The concern is that Gianforte’s recent loss will count against him and that Quist’s populism may strike a chord, pardon the pun, with Montana voters.
Rob Quist, the legendary banjo-strumming folk singer with a populist streak and a penchant for public service, was running as a Democrat for Zinke’s seat.Democrats chose their nominee at a state convention, where, as the first ballot turned to the second and then third, it gradually became apparent that Quist was deadly serious. He had barnstormed the state, urging locals to set up county parties, get active and come vote for him at the state convention.
HuffPo hopes that Quist will “deal a huge blow to Trump”; that, however, seems highly unlikely.
The Cook Political Report has this Montana special election listed as “Likely Republican.”
FiveThrityEight cautions against drawing too many conclusions based on one special election win in Georgia, the most likely gain for Democrats.
[S]pecial House and Senate elections in the two years leading up to a midterm can go any which way. In any of the previous four cycles before a midterm, there’s at least one example of a candidate doing poorly in a special election — relative to the previous weighted presidential vote — only to have their party do well in the midterms.So even if Ossoff wins — even if he wins comfortably — it won’t be safe to assume a Democratic wave is building in 2018.. . . . The point is that Democrats and Republicans should be keeping an eye on the other four House special elections coming up over the next few months — not just Georgia 6. If Democratic candidates in those districts are outperforming the previous presidential vote compared with the nation by 9 to 10 percentage, too, it could be a sign that whatever happens in Georgia 6 is not a fluke.A Democratic national House win by 9 to 10 percentage points would probably be large enough to take back the House in 2018. Of course, an Ossoff loss combined with Democratic underperformance in those other races would indicate that Democrats are in trouble.
The Democrats have an immense and intense enthusiasm about these special elections, about scoring wins for their Trump “resistance,” and unless Republican voters shake off the after-glow complacency that so often follows big gains and show up at the polls, Democrats may well make gains in the House that will invigorate them into 2018’s midterms.
Republicans typically have a stronger midterm turnout; however, this advantage shrinks when a Republican is in the White House.
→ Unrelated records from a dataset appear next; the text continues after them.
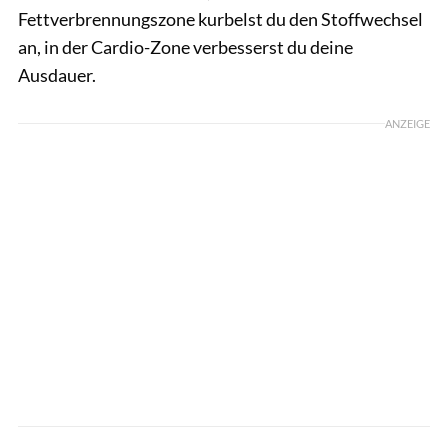
Fettverbrennungszone kurbelst du den Stoffwechsel
an, in der Cardio-Zone verbesserst du deine
Ausdauer.
ANZEIGE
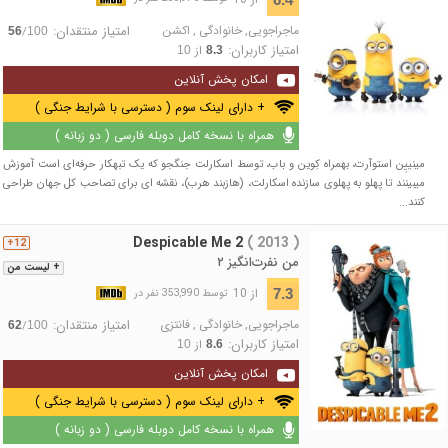
ماجراجویی
,
خانوادگی
,
اکشن
امتیاز منتقدان:
/
56
100
امتیاز کاربران:
از
10
8.3
امکان پخش آنلاین
+ دارای لینک سوم ( دسترسی با شرایط جنگی )
همراه با نسخه کامل دوبله فارسی ( دو زبانه )
مینییِن استوآرت، بهمراه کِوین و باب، توسط اسکارلت جنگجو که یک تبهکار حرفه‌ای است آموزش
میبینند تا پهلو به پهلوی سازنده اسکارلت، (هازبند هرب)، نقشه ای برای تصاحب کل جهان طراحی
کنند...
Despicable Me 2
( 2013 )
12+
من نفرت‌انگیز ۲
+ لیست من
از 10
7.3
توسط 353,990 نفر در
ماجراجویی
,
خانوادگی
,
فانتزی
امتیاز منتقدان:
/
62
100
امتیاز کاربران:
از
10
8.6
امکان پخش آنلاین
+ دارای لینک سوم ( دسترسی با شرایط جنگی )
همراه با نسخه کامل دوبله فارسی ( دو زبانه )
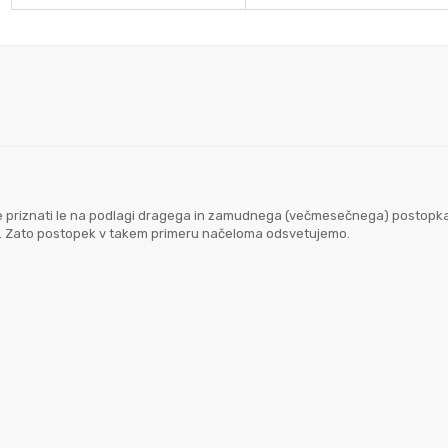
goče priznati le na podlagi dragega in zamudnega (večmesečnega) postopk
em. Zato postopek v takem primeru načeloma odsvetujemo.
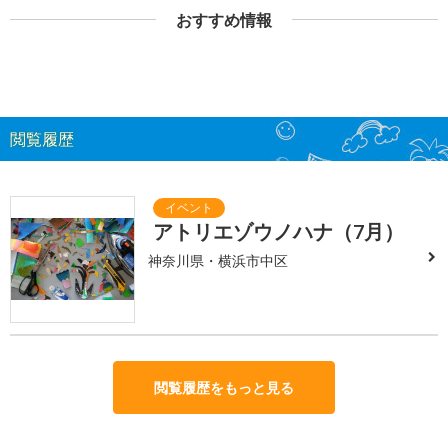
おすすめ情報
閲覧履歴
アトリエゾウノハナ（7月）
神奈川県・横浜市中区
閲覧履歴をもっと見る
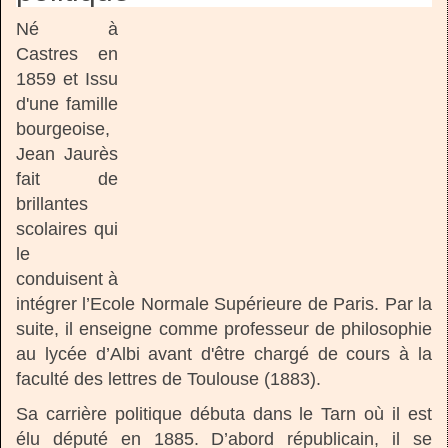
Né à
Castres en
1859 et Issu
d'une famille
bourgeoise,
Jean Jaurès
fait de
brillantes
scolaires qui
le
conduisent à
intégrer l’Ecole Normale Supérieure de Paris. Par la
suite, il enseigne comme professeur de philosophie
au lycée d’Albi avant d'être chargé de cours à la
faculté des lettres de Toulouse (1883).
Sa carrière politique débuta dans le Tarn où il est
élu député en 1885. D’abord républicain, il se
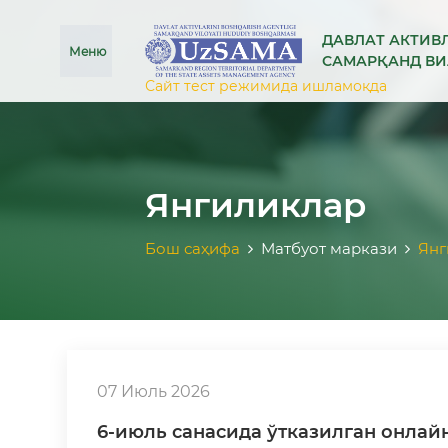
se menu
ДАВЛАТ АКТИВ
Меню
САМАРҚАНД В
Сайт тест режимида ишламоқда
Янгиликлар
Бош саҳифа
Матбуот маркази
Янг
07 Июль 2026
6-июль санасида ўтказилган онлай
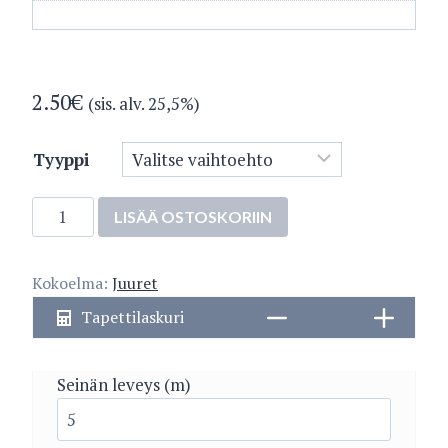
2.50
€
(sis. alv. 25,5%)
Tyyppi
Emilia
LISÄÄ OSTOSKORIIN
3019-
2
Kokoelma:
Juuret
määrä
Tapettilaskuri
Seinän leveys (m)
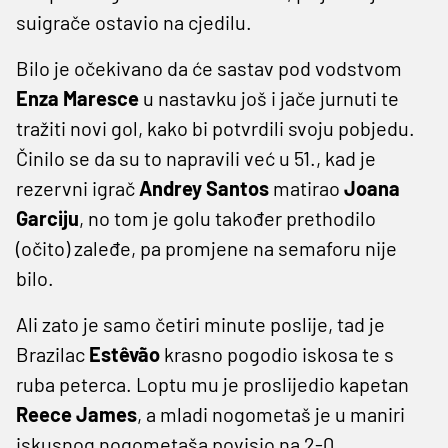
suigrače ostavio na cjedilu.
Bilo je očekivano da će sastav pod vodstvom
Enza Maresce
u nastavku još i jače jurnuti te
tražiti novi gol, kako bi potvrdili svoju pobjedu.
Činilo se da su to napravili već u 51., kad je
rezervni igrač
Andrey Santos
matirao
Joana
Garciju
, no tom je golu također prethodilo
(očito) zaleđe, pa promjene na semaforu nije
bilo.
Ali zato je samo četiri minute poslije, tad je
Brazilac
Estêvão
krasno pogodio iskosa te s
ruba peterca. Loptu mu je proslijedio kapetan
Reece James
, a mladi nogometaš je u maniri
iskusnog nogometaša povisio na 2-0.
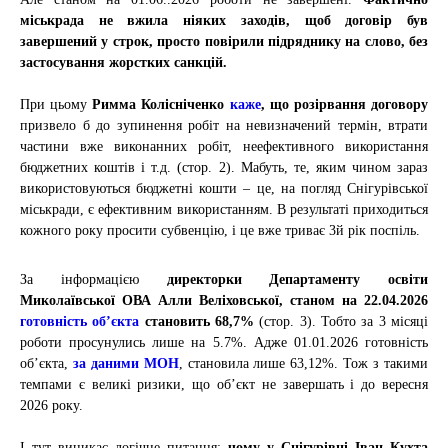
міськрада не вжила ніяких заходів, щоб договір був
завершений у строк, просто повірили підряднику на слово, без
застосування жорстких санкцій.
При цьому
Римма Колісніченко
каже
, що розірвання договору
призвело б до зупинення робіт на невизначений термін, втрати
частини вже виконанних робіт, неефективного використання
бюджетних коштів і т.д. (стор. 2). Мабуть, те, яким чином зараз
використовуються бюджетні кошти – це, на погляд Снігурівської
міськради, є ефективним використанням. В результаті приходиться
кожного року просити субвенцію, і це вже триває 3й рік поспіль.
За інформацією
директорки Департаменту освіти
Миколаївської ОВА Алли Веліховської, станом на 22.04.2026
готовність об’єкта
становить 68,7%
(стор. 3).
Тобто за 3 місяці
роботи просунулись лише на 5.7%.
Адже 01.01.2026 готовність
об’єкта,
за даними МОН
, становила лише 63,12%.
Тож з такими
темпами є великі ризики, що об’єкт не завершать і до вересня
2026 року.
І тут виникає логічне питання:
чому у
Снігурівці Іван Кухта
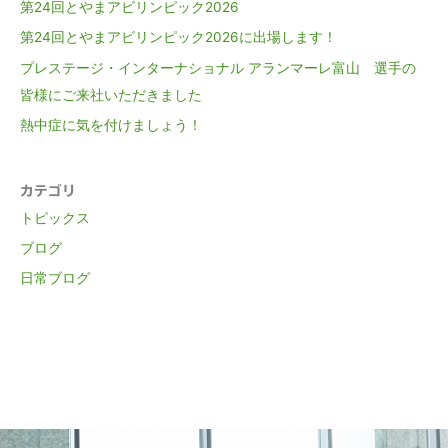
第24回とやまアビリンピック2026
第24回とやまアビリンピック2026に出場します！
プレステージ・インターナショナル アランマーレ富山 選手の
皆様にご来社いただきました
熱中症に気を付けましょう！
カテゴリ
トピックス
ブログ
日常ブログ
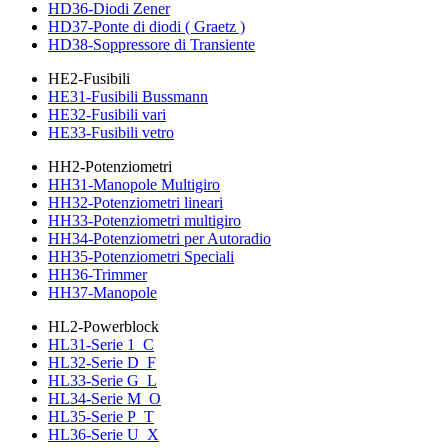
HD36-Diodi Zener
HD37-Ponte di diodi ( Graetz )
HD38-Soppressore di Transiente
HE2-Fusibili
HE31-Fusibili Bussmann
HE32-Fusibili vari
HE33-Fusibili vetro
HH2-Potenziometri
HH31-Manopole Multigiro
HH32-Potenziometri lineari
HH33-Potenziometri multigiro
HH34-Potenziometri per Autoradio
HH35-Potenziometri Speciali
HH36-Trimmer
HH37-Manopole
HL2-Powerblock
HL31-Serie 1_C
HL32-Serie D_F
HL33-Serie G_L
HL34-Serie M_O
HL35-Serie P_T
HL36-Serie U_X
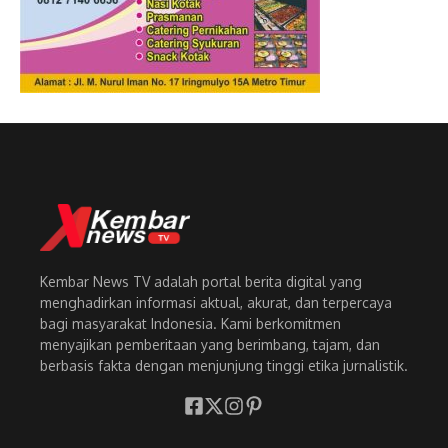
Kembar News TV adalah portal berita digital yang
menghadirkan informasi aktual, akurat, dan terpercaya
bagi masyarakat Indonesia. Kami berkomitmen
menyajikan pemberitaan yang berimbang, tajam, dan
berbasis fakta dengan menjunjung tinggi etika jurnalistik.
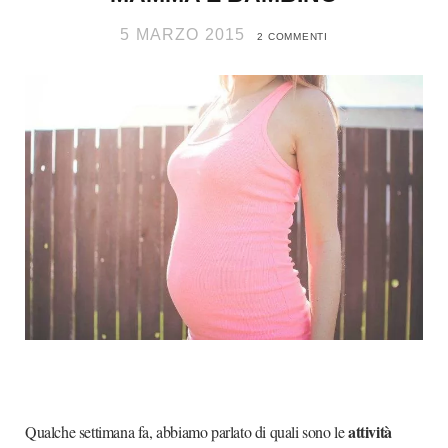
5 MARZO 2015
2 COMMENTI
attività
Qualche settimana fa, abbiamo parlato di quali sono le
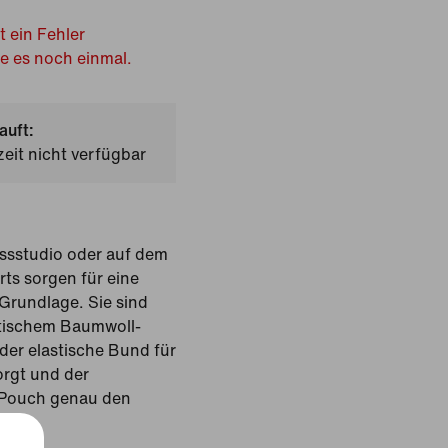
t ein Fehler
he es noch einmal.
auft:
zeit nicht verfügbar
essstudio oder auf dem
rts sorgen für eine
Grundlage. Sie sind
tischem Baumwoll-
der elastische Bund für
rgt und der
 Pouch genau den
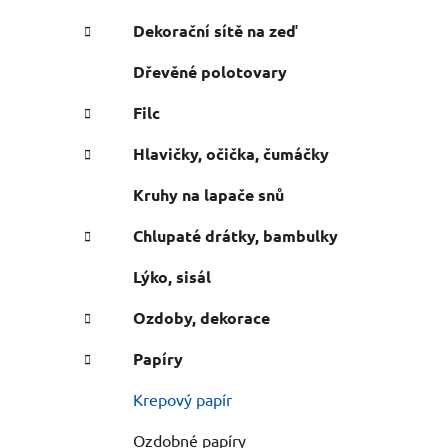
n
e
n
Dekorační sítě na zeď
í
Dřevěné polotovary
p
a
Filc
n
Hlavičky, očička, čumáčky
e
l
Kruhy na lapače snů
Chlupaté drátky, bambulky
Lýko, sisál
Ozdoby, dekorace
Papíry
Krepový papír
Ozdobné papíry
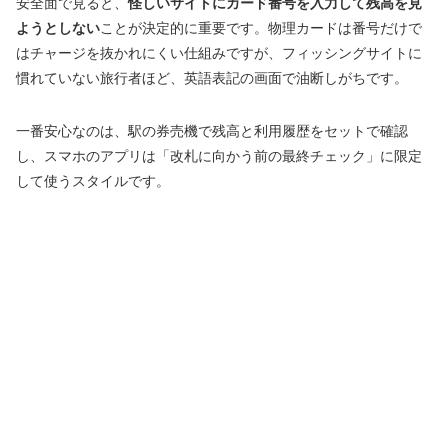
安全面で見ると、
怪しいサイトにカード番号を入力して残高を見
ようとしない
ことが決定的に重要です。物理カードは番号だけで
はチャージを抜かれにくい仕組みですが、フィッシングサイトに
慣れていない旅行者ほど、英語表記の画面で油断しがちです。
一番安心なのは、駅の券売機で残高と利用履歴をセットで確認
し、スマホのアプリは「改札に向かう前の最終チェック」に限定
して使うスタイルです。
Couple that with the intense Democrat motivation to “stop Trump,” and these special elections become more meaningful.
On average, Republican turnout has been just 6 percent higher than Democratic turnout in midterm elections when Republicans have held the White House, like in 1982, 1986, 1990, 2002 and 2006. Republican turnout has been 17 percent higher than Democratic turnout in midterm elections when Democrats have held the presidency — like in 1994, 1998, 2010 and 2014. The same pattern shows up in the lower-quality data available elsewhere.. . . . But the history of midterm turnout, the recent special elections, the protests, the donations and the early vote all seem consistent with the same story: The Democrats might be fixing their midterm turnout problem.
Three seats (or five counting California’s 34th District and South Carolina’s 5th District special elections taking place in June) may not seem like much, but the momentum that follows special election wins grows with each victory and could change everything in the 2018 midterms . . . just as our early victories fed our enthusiasm and determination and changed everything in 2010.